Is this strictly required? If so I'll go thru the code and make the
changes. If not, I'd rather leave it like that.
I don't think it's strictly required, but a lot of people complain
about long lines.
...
<off topic> It'd be nice if Boost.Config provided a (possibly
automatically generated) reference table showing which
compilers do have a specific defect macro.</off topic>
That would be great, but as with many things, complaints are
usually satisfied by the complainer. ;)
...
[...]
Great! The score is 9-0 so far.
I think it's the review manager's job to keep track of that, but I
guess a little enthusiasm doesn't hurt. ;)
...
[...]
Well, I stated previously that I'll do what people agree on. I don't
know if the final decision should be made by Pavel as the review
manager.  IMHO, qualified identifiers will be so long anyway that
having an additional ::container:: won't hurt much.
It won't hurt, but if it won't help, why should it be there?  We can add
gratuitous namespace levels all day long, but that doesn't mean
we should.
...
[...]
The main problem with "Set" slipping into the name of the
container is that, for instance, the following
indexed_set<int,index_list<sequenced<> > >
does not have anything to do with sets (it resembles a std::list of
constant ints.) For this reason I like Multicontainer better (or
something along this line.)
Perhaps, but "multicontainer" sounds *too* generic.  I would expect
something with that name to support any number of back-ends, like
vector, deque, etc.  Actually, come to think of it, that might not be
such a bad idea.  However, it wouldn't really fit the implementation
of the library, because the container is a node-based one, and
vector wouldn't play as nicely as the others.  But if you could not
only created computed indices, but also *virtual indices*, then you
could create an associative vector!  However, this might exceed
the scope of the library.  By a virtual index, I mean that the vector
itself would remain sorted, and you would have an index that
performs a binary search without actually storing any additional
node information.  That sounds like a big mess, though.
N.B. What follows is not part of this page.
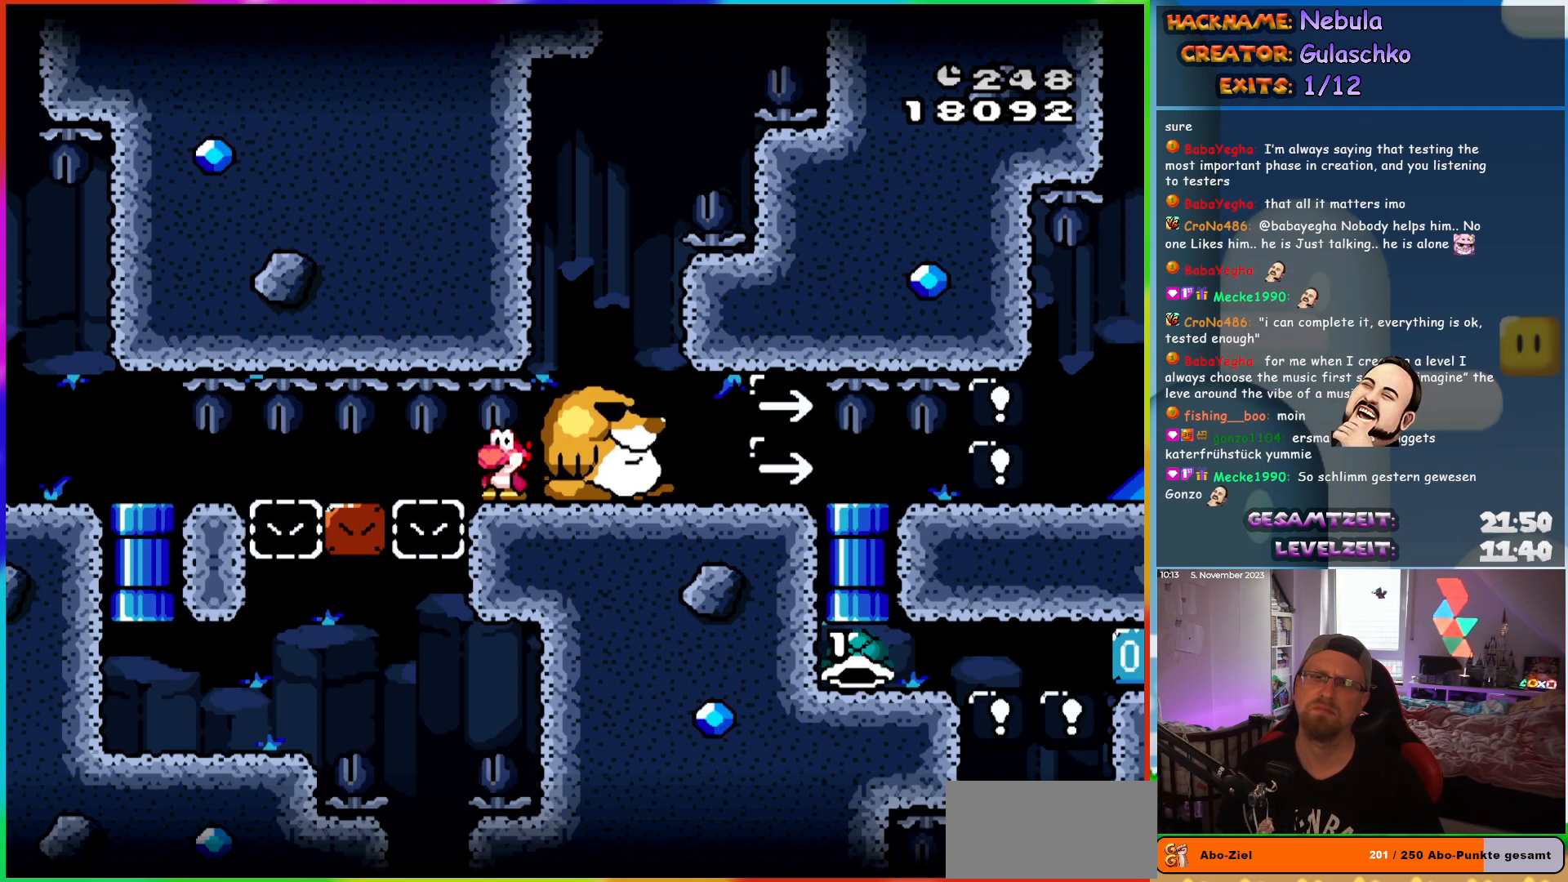
{"buttons": ["DPAD_LEFT"], "events": []}
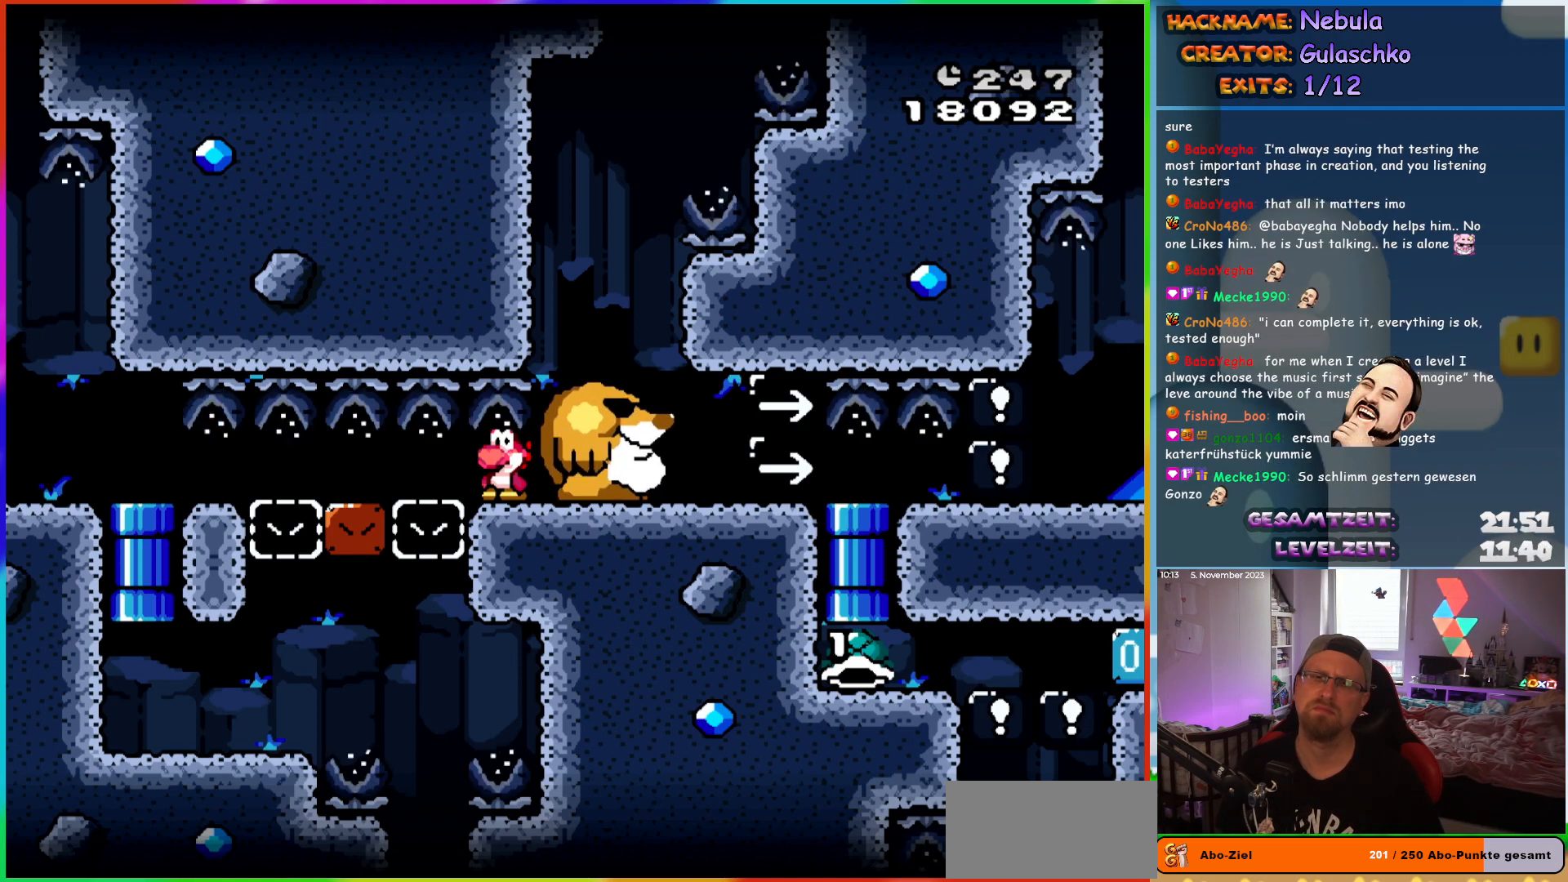
{"buttons": ["DPAD_LEFT"], "events": []}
The reason I think that "Set" is ok is that the STL "Set" is only
vaguely related to mathematical sets.  The only property of
essence that is related to mathematical sets is the uniqueness
property, and even that is violated by the multiset.  The vagarities
of computational performance necessitate that the STL notion
of Set be stricter than the mathematical notion for it to be usable.
In the same way, I think that IndexedSet need not strictly be even
an STL Set for similar reasons.  It supports the "essential
properties" of uniqueness and intrinsic ordering, and adds
additional concepts which cater to computational practicalities.
It's not *merely* a container, but a special kind of container.  It's
not truly a generic container, so I think it would benefit from a
more specific name.  It's primarily associative, and that's the
essence of the STL Set, which is why I think your container
ultimately *is* a set, even though a degenerate configuration
may not be.
...
<off topic>Reviewers have showed little or no interest in
sequenced indices.  Seems weird to me, as they can be used
to construct a seemingly useful list-like container with fast
lookup.</off topic>
This is probably because people who need the fast lookup usually
don't need the original insert order, so the list aspect of it has
limited usefulness.  However, I can think of a few use cases where
it might be handy, so I suspect that really, this is a feature waiting
to be discovered.
...
As for the Composite Sorted Associative Container concept, we
have the same problem. Technically, the requirements imposed
to current or future index types by indexed_set are much weaker
than being some sort of associative container. I cannot even state
global complexity bounds (please check the reference, page
"Index reference", section "Complexity signature").
Ok, so if the concept is not a refinement of Associative Container,
then create a new concept!
...
I agree with you a concept section would be highly desirable, but
here I definitely need some help. What you request is not trivial.
Then let's take a first stab at it.  What you have is similar to an
Associative Container, but is fundamentally different.  The way in
which it is different is that there is more than one way to access
the data.  And, as you say, it is like multiple containers in one.  So
I think the most fundamental concept here is Composite Container.
The reason we don't want to use "Multiple" is that "Multiple
Associative Container" means "multiset" and "multimap" (not my
favorite terminology, but nobody asked me when they were naming
them ;).

Let's rip off SGI for a minute:

    Description

    A Composite Container is a variable-sized Container that
    supports retrieval of elements (values) based on one or more
    keys. It supports insertion and removal of elements, but differs
    from an Associative Container in that the complexity of the
    operations depends on the type of key indices used.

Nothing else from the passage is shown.